=== Extracted material ===

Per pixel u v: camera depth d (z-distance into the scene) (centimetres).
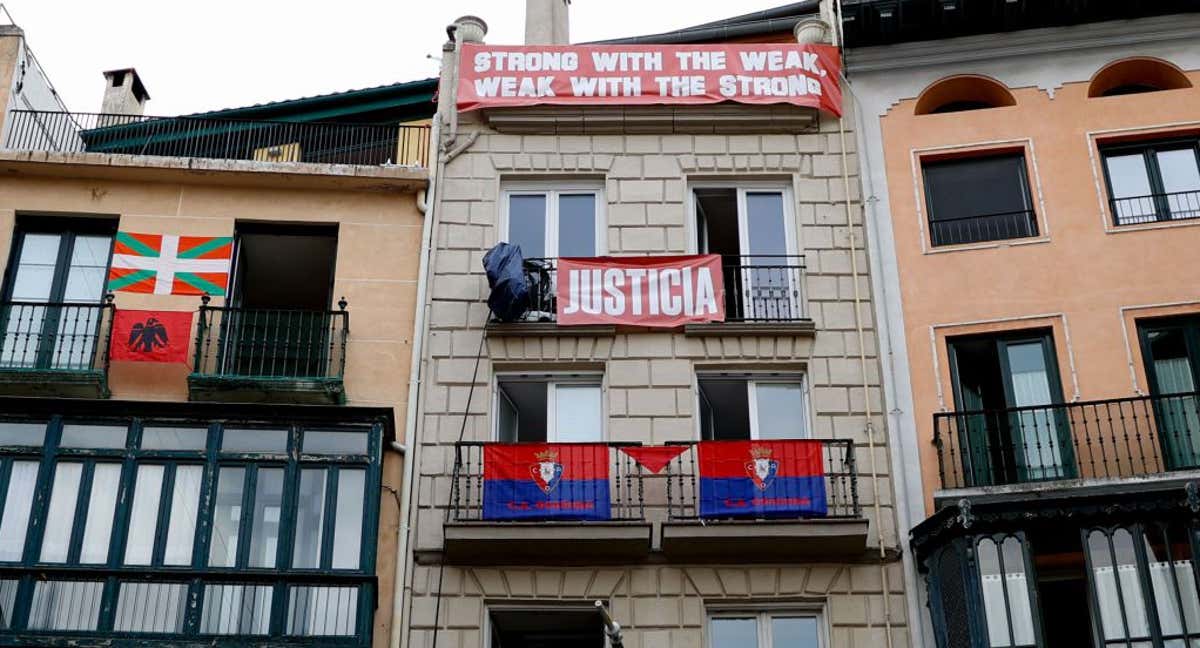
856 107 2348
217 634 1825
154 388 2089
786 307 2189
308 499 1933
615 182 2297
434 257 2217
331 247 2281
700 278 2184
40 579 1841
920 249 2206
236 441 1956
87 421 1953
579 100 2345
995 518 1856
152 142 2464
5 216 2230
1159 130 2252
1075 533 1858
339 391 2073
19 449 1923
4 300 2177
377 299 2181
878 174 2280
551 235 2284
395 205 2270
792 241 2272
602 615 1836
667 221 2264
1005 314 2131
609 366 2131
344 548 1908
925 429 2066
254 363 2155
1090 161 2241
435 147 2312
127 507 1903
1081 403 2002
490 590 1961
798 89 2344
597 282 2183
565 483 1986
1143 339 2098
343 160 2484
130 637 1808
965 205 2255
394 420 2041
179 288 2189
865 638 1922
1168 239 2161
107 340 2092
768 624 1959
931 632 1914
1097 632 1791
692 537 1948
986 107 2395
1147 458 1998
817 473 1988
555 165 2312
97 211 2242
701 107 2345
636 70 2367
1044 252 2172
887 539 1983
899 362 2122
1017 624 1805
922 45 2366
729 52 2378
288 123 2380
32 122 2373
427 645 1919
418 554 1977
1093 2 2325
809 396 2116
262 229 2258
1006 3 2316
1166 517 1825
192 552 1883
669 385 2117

===
=== Extracted material ===

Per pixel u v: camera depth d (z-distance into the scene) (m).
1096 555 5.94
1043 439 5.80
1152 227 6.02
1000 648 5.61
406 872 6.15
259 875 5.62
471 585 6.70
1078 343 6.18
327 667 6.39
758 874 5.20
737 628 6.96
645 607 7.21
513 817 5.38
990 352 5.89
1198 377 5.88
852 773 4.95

===

**Instructions for the task**.
Among the lines above, please count those that contain the string "into" and write the number by itself.

**Answer to this exercise**.
2